(Text provided Opens)

Dibutyl phthalate (DBP) is mainly used in nail products as a solvent for dyes and to prevent nail polish from turning brittle. DBP is definitely absorbed through the skin. It can also cause genetic mutations. And in laboratory experiments, it has been shown to cause developmental defects. The European Union categorizes DBP as an endocrine disruptor, as it too also interferes with hormone function.

Parabens (butylparaben, methylparaben, propylparaben, paraben) are probably the most widely used preservative in the cosmetic industry. About 75-95 percent of cosmetics contain parabens. They penetrate the skin easily and can also interfere with hormone function, as they mimic estrogen. In one study, parabens were detected in human breast cancer tissues. When they are applied to the skin and absorbed into the body, they bypass the metabolic process and enter the bloodstream and body organs. It is estimated that women are exposed to 50mg per day of parabens from cosmetics.

Parfum or fragrance usually encompasses a mixture of dozens of chemicals. They are added to perfumes, colognes, deodorants, lotions, laundry detergents, and more. The list goes on and on! Over 3,000 chemicals are used as fragrances that act as irritants and can trigger allergiesand migraines. In addition, a survey found that amongst asthmatics, perfumes or colognes triggered asthma attacks in three out of four individuals.

(Text provided Closes)
(Extracted records Opens)

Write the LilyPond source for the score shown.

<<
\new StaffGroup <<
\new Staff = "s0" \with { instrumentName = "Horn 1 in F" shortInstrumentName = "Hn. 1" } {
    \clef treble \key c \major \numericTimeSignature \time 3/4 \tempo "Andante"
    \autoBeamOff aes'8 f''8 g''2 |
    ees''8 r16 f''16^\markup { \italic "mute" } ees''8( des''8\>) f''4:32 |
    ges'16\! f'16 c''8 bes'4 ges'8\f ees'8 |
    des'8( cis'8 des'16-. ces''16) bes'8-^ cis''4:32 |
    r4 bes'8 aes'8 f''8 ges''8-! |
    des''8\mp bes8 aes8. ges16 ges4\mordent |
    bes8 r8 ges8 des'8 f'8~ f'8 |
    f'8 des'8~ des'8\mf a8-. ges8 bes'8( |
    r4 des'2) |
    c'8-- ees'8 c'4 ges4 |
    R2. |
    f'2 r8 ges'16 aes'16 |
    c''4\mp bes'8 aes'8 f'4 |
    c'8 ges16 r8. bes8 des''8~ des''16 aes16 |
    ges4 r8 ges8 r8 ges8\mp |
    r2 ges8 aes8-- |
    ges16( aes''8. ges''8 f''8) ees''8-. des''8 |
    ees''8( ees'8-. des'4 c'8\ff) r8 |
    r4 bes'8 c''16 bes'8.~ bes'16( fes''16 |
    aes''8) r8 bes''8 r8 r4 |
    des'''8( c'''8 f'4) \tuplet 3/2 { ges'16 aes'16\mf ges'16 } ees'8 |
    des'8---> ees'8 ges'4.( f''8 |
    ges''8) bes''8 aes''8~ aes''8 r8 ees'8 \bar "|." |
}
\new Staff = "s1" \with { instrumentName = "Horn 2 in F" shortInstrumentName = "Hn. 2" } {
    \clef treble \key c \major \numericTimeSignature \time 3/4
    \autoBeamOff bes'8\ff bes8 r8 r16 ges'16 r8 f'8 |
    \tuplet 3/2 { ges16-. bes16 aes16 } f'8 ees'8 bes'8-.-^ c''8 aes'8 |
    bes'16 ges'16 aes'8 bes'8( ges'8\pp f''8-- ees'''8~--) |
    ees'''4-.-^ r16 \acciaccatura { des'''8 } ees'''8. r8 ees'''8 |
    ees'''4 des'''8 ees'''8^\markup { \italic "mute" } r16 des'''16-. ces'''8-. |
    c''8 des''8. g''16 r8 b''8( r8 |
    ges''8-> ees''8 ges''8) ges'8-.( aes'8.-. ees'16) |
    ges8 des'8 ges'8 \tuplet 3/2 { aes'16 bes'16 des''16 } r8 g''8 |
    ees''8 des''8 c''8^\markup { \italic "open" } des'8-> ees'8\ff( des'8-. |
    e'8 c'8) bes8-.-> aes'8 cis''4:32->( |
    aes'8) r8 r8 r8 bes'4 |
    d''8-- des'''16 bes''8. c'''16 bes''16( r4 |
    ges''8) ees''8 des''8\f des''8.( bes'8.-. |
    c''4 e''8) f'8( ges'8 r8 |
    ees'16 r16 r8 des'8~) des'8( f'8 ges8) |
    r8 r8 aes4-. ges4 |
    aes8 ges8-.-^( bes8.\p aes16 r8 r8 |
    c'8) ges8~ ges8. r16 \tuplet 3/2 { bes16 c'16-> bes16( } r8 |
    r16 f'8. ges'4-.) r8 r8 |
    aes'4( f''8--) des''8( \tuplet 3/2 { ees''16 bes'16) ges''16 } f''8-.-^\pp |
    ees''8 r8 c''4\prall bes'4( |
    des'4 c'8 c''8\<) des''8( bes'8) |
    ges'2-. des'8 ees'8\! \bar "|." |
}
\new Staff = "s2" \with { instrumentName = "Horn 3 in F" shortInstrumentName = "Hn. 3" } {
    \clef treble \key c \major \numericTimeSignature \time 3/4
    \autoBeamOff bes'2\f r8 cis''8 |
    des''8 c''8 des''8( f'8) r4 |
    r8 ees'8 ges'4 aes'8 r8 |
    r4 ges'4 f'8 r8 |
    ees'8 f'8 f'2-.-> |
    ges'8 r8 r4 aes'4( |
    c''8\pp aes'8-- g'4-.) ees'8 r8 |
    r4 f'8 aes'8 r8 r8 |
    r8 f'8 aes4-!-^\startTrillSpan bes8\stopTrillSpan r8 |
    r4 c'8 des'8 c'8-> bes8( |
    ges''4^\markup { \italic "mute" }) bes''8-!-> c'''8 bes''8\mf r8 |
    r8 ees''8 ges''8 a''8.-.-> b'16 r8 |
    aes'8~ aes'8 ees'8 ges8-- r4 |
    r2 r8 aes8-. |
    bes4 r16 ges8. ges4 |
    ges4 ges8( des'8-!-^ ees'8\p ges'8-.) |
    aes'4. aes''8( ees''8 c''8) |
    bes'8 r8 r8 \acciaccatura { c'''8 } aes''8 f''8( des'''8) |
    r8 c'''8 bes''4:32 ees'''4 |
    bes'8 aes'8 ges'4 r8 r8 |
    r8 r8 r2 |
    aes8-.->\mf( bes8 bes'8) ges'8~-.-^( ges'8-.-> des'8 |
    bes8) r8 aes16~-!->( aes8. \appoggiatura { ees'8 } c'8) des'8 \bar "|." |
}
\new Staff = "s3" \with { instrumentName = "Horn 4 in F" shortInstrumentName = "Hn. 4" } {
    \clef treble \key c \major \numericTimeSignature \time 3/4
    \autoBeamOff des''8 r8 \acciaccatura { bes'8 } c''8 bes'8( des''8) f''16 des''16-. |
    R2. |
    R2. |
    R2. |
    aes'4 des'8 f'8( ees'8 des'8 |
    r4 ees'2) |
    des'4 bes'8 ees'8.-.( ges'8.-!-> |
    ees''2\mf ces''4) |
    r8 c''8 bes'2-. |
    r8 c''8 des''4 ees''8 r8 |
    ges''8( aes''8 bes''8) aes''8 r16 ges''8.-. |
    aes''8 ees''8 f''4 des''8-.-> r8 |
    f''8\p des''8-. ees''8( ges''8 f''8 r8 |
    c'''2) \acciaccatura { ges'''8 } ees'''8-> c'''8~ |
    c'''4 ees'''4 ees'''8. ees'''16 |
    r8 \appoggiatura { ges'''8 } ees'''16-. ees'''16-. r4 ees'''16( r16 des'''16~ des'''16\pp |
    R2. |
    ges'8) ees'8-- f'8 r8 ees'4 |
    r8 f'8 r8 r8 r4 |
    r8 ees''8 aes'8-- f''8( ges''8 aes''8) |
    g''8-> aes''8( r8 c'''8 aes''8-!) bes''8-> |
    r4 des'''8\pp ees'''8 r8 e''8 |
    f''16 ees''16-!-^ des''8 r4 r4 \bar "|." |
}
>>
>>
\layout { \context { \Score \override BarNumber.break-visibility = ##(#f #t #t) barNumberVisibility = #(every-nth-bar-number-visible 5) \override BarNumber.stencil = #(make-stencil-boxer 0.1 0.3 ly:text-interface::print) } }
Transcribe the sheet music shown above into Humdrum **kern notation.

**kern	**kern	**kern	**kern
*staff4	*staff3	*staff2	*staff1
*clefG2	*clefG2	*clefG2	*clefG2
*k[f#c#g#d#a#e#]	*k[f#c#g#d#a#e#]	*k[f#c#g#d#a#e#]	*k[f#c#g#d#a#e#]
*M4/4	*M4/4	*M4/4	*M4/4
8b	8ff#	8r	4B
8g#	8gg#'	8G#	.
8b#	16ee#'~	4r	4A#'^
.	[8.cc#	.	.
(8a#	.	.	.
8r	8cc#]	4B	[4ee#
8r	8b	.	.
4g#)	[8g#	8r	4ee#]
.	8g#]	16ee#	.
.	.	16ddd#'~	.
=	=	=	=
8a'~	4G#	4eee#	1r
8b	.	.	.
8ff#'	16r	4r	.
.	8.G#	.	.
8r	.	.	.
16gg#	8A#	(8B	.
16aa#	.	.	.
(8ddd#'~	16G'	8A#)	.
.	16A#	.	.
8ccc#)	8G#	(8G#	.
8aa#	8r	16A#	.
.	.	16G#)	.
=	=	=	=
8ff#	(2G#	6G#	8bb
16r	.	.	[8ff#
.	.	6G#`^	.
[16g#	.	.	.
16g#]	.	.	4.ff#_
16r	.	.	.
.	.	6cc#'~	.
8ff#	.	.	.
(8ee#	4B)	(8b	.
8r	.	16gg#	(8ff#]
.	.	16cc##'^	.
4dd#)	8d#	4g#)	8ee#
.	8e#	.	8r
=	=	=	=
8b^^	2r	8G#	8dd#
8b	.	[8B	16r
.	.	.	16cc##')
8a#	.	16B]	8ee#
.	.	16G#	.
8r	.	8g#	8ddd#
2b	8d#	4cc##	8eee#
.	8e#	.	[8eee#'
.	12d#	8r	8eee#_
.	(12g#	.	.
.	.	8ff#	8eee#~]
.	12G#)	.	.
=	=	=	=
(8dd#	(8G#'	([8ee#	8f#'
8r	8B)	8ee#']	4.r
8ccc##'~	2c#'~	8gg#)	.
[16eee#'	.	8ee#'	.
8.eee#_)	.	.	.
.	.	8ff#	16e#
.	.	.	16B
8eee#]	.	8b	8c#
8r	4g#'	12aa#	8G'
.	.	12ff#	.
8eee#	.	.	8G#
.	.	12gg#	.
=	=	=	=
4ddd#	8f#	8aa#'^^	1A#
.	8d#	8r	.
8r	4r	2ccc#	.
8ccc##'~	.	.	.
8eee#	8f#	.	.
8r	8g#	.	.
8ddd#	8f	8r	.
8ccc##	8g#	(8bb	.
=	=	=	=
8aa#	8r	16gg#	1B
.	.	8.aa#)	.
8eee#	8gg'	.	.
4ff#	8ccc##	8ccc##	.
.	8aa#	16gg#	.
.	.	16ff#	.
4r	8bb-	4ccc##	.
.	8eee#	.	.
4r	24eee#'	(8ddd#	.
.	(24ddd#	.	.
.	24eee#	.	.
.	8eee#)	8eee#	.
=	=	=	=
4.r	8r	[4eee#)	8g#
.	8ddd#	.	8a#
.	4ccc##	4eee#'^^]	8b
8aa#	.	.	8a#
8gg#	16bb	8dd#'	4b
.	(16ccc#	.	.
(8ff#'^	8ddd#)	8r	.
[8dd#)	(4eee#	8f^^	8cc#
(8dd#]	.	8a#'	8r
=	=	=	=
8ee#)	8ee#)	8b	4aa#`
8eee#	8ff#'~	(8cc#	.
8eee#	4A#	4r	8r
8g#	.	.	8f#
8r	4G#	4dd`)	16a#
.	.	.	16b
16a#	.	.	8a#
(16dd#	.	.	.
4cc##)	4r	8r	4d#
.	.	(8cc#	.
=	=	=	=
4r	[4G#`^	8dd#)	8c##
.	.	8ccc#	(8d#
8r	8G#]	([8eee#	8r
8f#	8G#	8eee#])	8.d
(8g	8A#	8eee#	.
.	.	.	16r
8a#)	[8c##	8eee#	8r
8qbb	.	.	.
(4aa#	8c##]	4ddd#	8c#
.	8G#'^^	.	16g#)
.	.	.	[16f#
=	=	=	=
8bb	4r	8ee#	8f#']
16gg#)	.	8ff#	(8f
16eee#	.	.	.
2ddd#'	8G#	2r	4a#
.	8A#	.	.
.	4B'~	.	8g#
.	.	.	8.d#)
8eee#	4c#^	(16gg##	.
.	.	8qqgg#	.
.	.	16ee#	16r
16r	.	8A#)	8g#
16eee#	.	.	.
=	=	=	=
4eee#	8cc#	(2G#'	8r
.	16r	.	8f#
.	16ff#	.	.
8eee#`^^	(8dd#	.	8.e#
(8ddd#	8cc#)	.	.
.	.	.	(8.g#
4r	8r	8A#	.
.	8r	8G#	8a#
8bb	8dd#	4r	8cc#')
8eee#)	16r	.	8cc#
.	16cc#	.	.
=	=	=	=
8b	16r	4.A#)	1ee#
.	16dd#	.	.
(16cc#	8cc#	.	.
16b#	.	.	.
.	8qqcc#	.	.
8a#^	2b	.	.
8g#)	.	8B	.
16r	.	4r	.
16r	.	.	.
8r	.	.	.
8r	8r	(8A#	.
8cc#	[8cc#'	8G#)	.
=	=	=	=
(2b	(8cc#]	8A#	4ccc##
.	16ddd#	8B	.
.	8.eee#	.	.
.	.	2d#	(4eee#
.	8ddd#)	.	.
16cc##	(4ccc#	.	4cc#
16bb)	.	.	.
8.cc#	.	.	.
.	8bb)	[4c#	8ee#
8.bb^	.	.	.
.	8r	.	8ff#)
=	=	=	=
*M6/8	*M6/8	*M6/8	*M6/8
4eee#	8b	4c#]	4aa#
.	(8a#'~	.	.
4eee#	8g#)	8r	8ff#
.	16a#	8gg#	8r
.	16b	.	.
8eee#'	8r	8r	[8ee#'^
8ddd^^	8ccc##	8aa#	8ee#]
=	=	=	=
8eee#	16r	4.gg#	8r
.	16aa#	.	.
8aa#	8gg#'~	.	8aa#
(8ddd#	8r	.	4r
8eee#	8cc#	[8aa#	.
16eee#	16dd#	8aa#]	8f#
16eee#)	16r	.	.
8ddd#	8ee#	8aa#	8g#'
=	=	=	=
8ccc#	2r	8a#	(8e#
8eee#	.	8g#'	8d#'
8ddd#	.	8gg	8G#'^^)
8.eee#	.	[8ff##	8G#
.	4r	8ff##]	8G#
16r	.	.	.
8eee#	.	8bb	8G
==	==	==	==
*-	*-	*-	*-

(Extracted records Closes)

What you need to do:
1 > In the text on cosmetic ingredients, why does the European Union classify DBP as an endocrine disruptor? Answer in one to three sentences.
2 > Copy the part of the text on cosmetic ingredients from "Parfum or fragrance" to "of four individuals." word for word.

Results for the exercise:
1 > The European Union classifies DBP as an endocrine disruptor because it interferes with hormone function.

2 >
Parfum or fragrance usually encompasses a mixture of dozens of chemicals. They are added to perfumes, colognes, deodorants, lotions, laundry detergents, and more. The list goes on and on! Over 3,000 chemicals are used as fragrances that act as irritants and can trigger allergiesand migraines. In addition, a survey found that amongst asthmatics, perfumes or colognes triggered asthma attacks in three out of four individuals.